If the company owes £9k in CT, what happened to the profits?
From the limited information supplied it sounds as though you have taken for yourself the £9,000 that was meant to be paid to HMRC.
Is that correct and if it is, do you think there is nothing dishonest about it?
The following is on the DS01 which you signed, so I am not sure what your excuse is:
"Warning to all applicants
It is an offence to knowingly or recklessly provide false or misleading information on this application.
Notify all parties
Please ensure that you send copies of this application to all notifiable parties e.g. creditors, employees, shareholders, pension managers or trustees and other directors of the company within 7 days from the day on which the application is made.
Failure to notify interested parties is an offence. It is advisable to obtain and retain some proof of delivery or posting of copies to notifiable parties."
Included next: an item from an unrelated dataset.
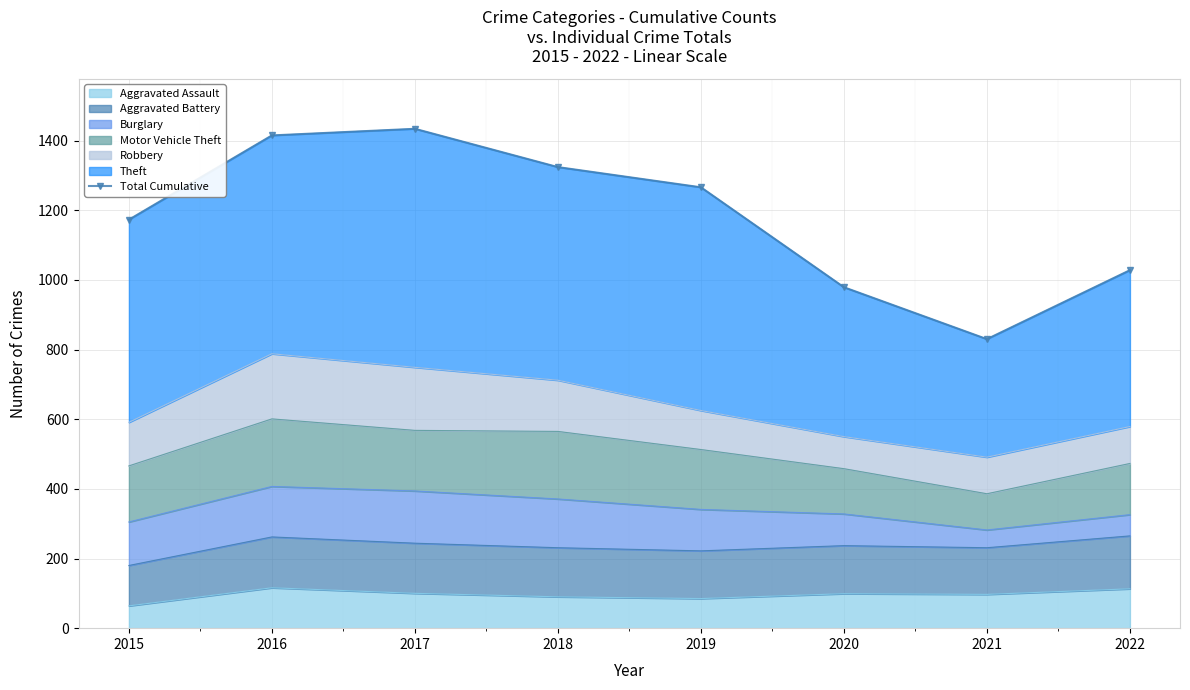

What is the change in value from 2017 to 2018?

-110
Hmmm ... if previous year's profits were used to finance subsequent expenditure not covered by income then, in theory, that should have created a loss to reduce the prior year profits (and tax bill). There's little point in discussing the whatifs and wherefores now, but something isn't stacking up.
I will be honest.
Although Andy Partridge is 100% right in what he says, the fact of the matter is that once the DS01 goes through (and pay no attention to that '2 months from date' rubbish Companies House trot out - it will be 4 months) and the Company is struck off, everything will go away.
It isn't right, and it isn't ethical, but it's what will happen.
Deep down you have nothing to worry about. HMRC probably won't object, and even if they do, they won't do anything else and Companies House usually just strike off eventually anyway (and HMRC won't pay for a formal liquidation process, especially if the tax is only £9k).
My advice - do nothing. Have you had anything from HMRC about the strike off?
Three months to the day of filing, last one I was involved in. Two months two weeks from First Gazette notice.once the DS01 goes through (and pay no attention to that '2 months from date' rubbish Companies House trot out - it will be 4 months)
Companies House is a lot quicker than they used to be.
Sorry to sound prissy, but I'm nor sure that is the best advice for a professional to give a complete stranger on a public forum.
As a general observation, I have every sympathy for a company owner in this position, and it is for this reason that the strike off of a company, without having to liquidate, is available.